- Task to carry out -
Find every line of the records that has "lane" and return it.

- Material shown -
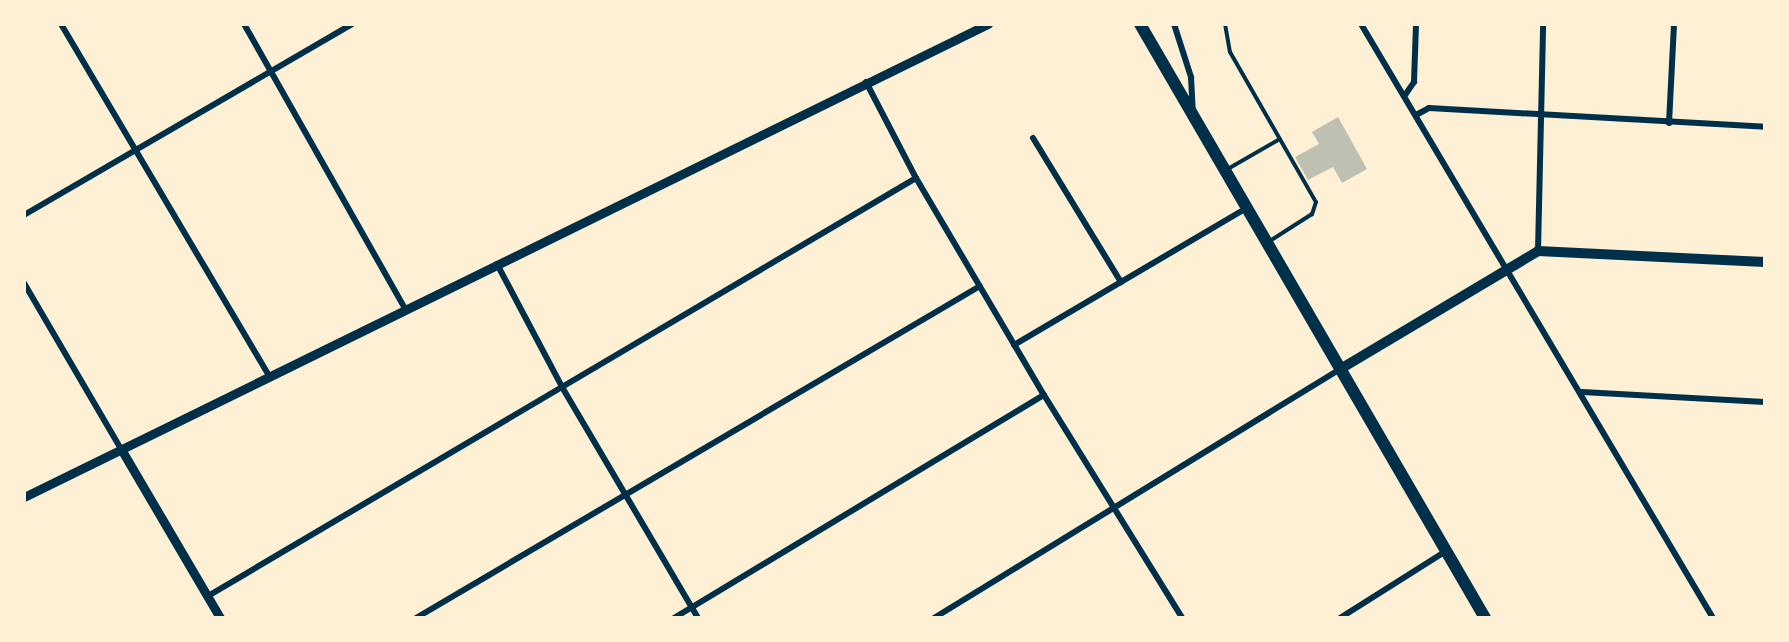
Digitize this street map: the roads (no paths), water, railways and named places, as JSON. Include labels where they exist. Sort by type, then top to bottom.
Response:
[{"type":"main road","points":[[1140,24],[1342,368],[1485,618]]},
{"type":"main road","points":[[1342,368],[1538,251],[1765,262]]},
{"type":"street","points":[[61,24],[269,376]]},
{"type":"street","points":[[244,24],[405,309]]},
{"type":"street","points":[[24,215],[352,24]]},
{"type":"street","points":[[24,497],[988,24]]},
{"type":"street","points":[[1174,24],[1191,77],[1193,114]]},
{"type":"street","points":[[1361,24],[1508,267],[1713,618]]},
{"type":"street","points":[[1405,95],[1415,76],[1416,24]]},
{"type":"street","points":[[1538,251],[1543,24]]},
{"type":"street","points":[[1669,123],[1674,24]]},
{"type":"street","points":[[866,82],[916,177],[1014,345],[1182,618]]},
{"type":"street","points":[[1416,115],[1429,108],[1765,127]]},
{"type":"street","points":[[1033,138],[1121,282]]},
{"type":"street","points":[[208,596],[916,177]]},
{"type":"street","points":[[1014,345],[1247,208]]},
{"type":"street","points":[[497,264],[562,387],[698,618]]},
{"type":"street","points":[[24,283],[220,618]]},
{"type":"street","points":[[416,618],[625,492],[980,286]]},
{"type":"street","points":[[934,618],[1342,368]]},
{"type":"street","points":[[1582,392],[1765,402]]},
{"type":"street","points":[[674,618],[1044,395]]},
{"type":"street","points":[[1340,618],[1446,551]]},
{"type":"lane","points":[[1225,24],[1230,52],[1317,208],[1268,242]]},
{"type":"lane","points":[[1225,170],[1280,139]]}]
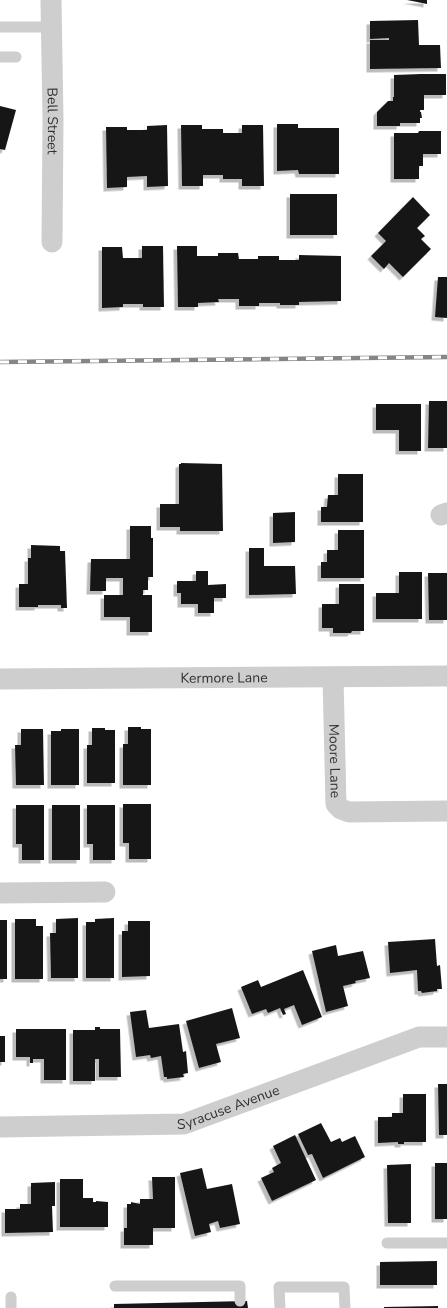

- Output of the task -
{"type":"lane","points":[[1225,24],[1230,52],[1317,208],[1268,242]]},
{"type":"lane","points":[[1225,170],[1280,139]]}]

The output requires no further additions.